Dataset excerpts
■ ■ ■

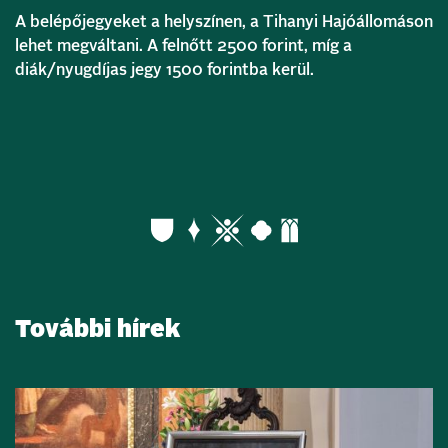
A belépőjegyeket a helyszínen, a Tihanyi Hajóállomáson
lehet megváltani. A felnőtt 2500 forint, míg a
diák/nyugdíjas jegy 1500 forintba kerül.
További hírek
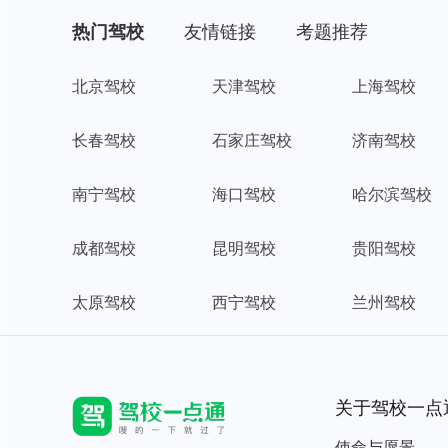
热门驾校
友情链接
考题推荐
北京驾校
天津驾校
上海驾校
孤身一人
长春驾校
石家庄驾校
济南驾校
南宁驾校
海口驾校
哈尔滨驾校
7号考的科目一，94分，说句心里
话，心脏都是跳的很快，可以先做会
成都驾校
昆明驾校
贵阳驾校
的题，不会的先放着，做完了再回去
做没做的，这样就会及格了
太原驾校
西宁驾校
兰州驾校
四叶草
关于驾校一点
使命与愿景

■ ■ ■

WORK ORDER
Convert every line of the listing above into a JSON list of strings, one string per line, omitting blank lines. Leave the pictures out of the answer.

SOLUTION TO THE EXERCISE
[
  "A belépőjegyeket a helyszínen, a Tihanyi Hajóállomáson",
  "lehet megváltani. A felnőtt 2500 forint, míg a",
  "diák/nyugdíjas jegy 1500 forintba kerül.",
  "További hírek",
  "热门驾校",
  "友情链接",
  "考题推荐",
  "北京驾校",
  "天津驾校",
  "上海驾校",
  "孤身一人",
  "长春驾校",
  "石家庄驾校",
  "济南驾校",
  "南宁驾校",
  "海口驾校",
  "哈尔滨驾校",
  "7号考的科目一，94分，说句心里",
  "话，心脏都是跳的很快，可以先做会",
  "成都驾校",
  "昆明驾校",
  "贵阳驾校",
  "的题，不会的先放着，做完了再回去",
  "做没做的，这样就会及格了",
  "太原驾校",
  "西宁驾校",
  "兰州驾校",
  "四叶草",
  "关于驾校一点",
  "使命与愿景"
]